## TASK INPUT
■ ■ ■ ■

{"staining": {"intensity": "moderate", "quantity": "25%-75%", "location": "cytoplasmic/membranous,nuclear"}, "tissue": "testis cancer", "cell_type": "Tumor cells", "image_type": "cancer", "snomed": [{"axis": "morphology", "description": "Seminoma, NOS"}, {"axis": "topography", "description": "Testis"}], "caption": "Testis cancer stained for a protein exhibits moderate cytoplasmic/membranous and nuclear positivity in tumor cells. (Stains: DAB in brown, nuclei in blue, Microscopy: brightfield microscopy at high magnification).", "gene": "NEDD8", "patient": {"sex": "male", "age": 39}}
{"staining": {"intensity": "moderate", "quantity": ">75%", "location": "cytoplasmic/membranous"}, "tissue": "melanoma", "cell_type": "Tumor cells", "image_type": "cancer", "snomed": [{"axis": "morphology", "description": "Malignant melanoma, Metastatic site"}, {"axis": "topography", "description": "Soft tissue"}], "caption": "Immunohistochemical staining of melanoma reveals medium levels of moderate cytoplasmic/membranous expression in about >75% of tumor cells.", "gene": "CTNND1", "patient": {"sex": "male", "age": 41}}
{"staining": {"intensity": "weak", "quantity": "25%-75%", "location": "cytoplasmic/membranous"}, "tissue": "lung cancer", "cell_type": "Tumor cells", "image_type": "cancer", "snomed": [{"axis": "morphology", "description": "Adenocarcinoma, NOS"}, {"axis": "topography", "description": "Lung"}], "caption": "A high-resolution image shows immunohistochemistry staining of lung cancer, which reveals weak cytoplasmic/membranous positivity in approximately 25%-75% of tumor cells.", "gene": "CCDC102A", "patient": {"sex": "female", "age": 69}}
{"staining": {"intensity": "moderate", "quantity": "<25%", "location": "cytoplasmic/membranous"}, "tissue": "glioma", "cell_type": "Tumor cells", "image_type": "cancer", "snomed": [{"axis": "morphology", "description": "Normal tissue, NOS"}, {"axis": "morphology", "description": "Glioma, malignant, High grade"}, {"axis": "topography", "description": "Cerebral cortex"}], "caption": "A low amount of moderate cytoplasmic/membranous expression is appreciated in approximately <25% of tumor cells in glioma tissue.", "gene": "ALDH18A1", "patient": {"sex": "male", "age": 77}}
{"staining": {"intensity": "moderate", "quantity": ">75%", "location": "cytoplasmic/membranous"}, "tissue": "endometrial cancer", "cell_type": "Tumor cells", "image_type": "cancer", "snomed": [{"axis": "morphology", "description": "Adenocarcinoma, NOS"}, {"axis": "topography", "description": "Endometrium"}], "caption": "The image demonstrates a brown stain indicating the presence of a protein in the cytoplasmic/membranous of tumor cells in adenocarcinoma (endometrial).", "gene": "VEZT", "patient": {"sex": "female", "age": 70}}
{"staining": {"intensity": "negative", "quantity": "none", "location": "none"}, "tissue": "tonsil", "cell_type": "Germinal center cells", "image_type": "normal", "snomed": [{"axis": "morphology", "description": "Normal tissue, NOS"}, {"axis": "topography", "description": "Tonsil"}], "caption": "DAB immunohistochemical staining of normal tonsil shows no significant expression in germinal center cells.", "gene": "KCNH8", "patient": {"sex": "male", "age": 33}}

■ ■ ■ ■

## EXERCISE
Reproduce the listing verbatim.

## SOLVED PROBLEM
{"staining": {"intensity": "moderate", "quantity": "25%-75%", "location": "cytoplasmic/membranous,nuclear"}, "tissue": "testis cancer", "cell_type": "Tumor cells", "image_type": "cancer", "snomed": [{"axis": "morphology", "description": "Seminoma, NOS"}, {"axis": "topography", "description": "Testis"}], "caption": "Testis cancer stained for a protein exhibits moderate cytoplasmic/membranous and nuclear positivity in tumor cells. (Stains: DAB in brown, nuclei in blue, Microscopy: brightfield microscopy at high magnification).", "gene": "NEDD8", "patient": {"sex": "male", "age": 39}}
{"staining": {"intensity": "moderate", "quantity": ">75%", "location": "cytoplasmic/membranous"}, "tissue": "melanoma", "cell_type": "Tumor cells", "image_type": "cancer", "snomed": [{"axis": "morphology", "description": "Malignant melanoma, Metastatic site"}, {"axis": "topography", "description": "Soft tissue"}], "caption": "Immunohistochemical staining of melanoma reveals medium levels of moderate cytoplasmic/membranous expression in about >75% of tumor cells.", "gene": "CTNND1", "patient": {"sex": "male", "age": 41}}
{"staining": {"intensity": "weak", "quantity": "25%-75%", "location": "cytoplasmic/membranous"}, "tissue": "lung cancer", "cell_type": "Tumor cells", "image_type": "cancer", "snomed": [{"axis": "morphology", "description": "Adenocarcinoma, NOS"}, {"axis": "topography", "description": "Lung"}], "caption": "A high-resolution image shows immunohistochemistry staining of lung cancer, which reveals weak cytoplasmic/membranous positivity in approximately 25%-75% of tumor cells.", "gene": "CCDC102A", "patient": {"sex": "female", "age": 69}}
{"staining": {"intensity": "moderate", "quantity": "<25%", "location": "cytoplasmic/membranous"}, "tissue": "glioma", "cell_type": "Tumor cells", "image_type": "cancer", "snomed": [{"axis": "morphology", "description": "Normal tissue, NOS"}, {"axis": "morphology", "description": "Glioma, malignant, High grade"}, {"axis": "topography", "description": "Cerebral cortex"}], "caption": "A low amount of moderate cytoplasmic/membranous expression is appreciated in approximately <25% of tumor cells in glioma tissue.", "gene": "ALDH18A1", "patient": {"sex": "male", "age": 77}}
{"staining": {"intensity": "moderate", "quantity": ">75%", "location": "cytoplasmic/membranous"}, "tissue": "endometrial cancer", "cell_type": "Tumor cells", "image_type": "cancer", "snomed": [{"axis": "morphology", "description": "Adenocarcinoma, NOS"}, {"axis": "topography", "description": "Endometrium"}], "caption": "The image demonstrates a brown stain indicating the presence of a protein in the cytoplasmic/membranous of tumor cells in adenocarcinoma (endometrial).", "gene": "VEZT", "patient": {"sex": "female", "age": 70}}
{"staining": {"intensity": "negative", "quantity": "none", "location": "none"}, "tissue": "tonsil", "cell_type": "Germinal center cells", "image_type": "normal", "snomed": [{"axis": "morphology", "description": "Normal tissue, NOS"}, {"axis": "topography", "description": "Tonsil"}], "caption": "DAB immunohistochemical staining of normal tonsil shows no significant expression in germinal center cells.", "gene": "KCNH8", "patient": {"sex": "male", "age": 33}}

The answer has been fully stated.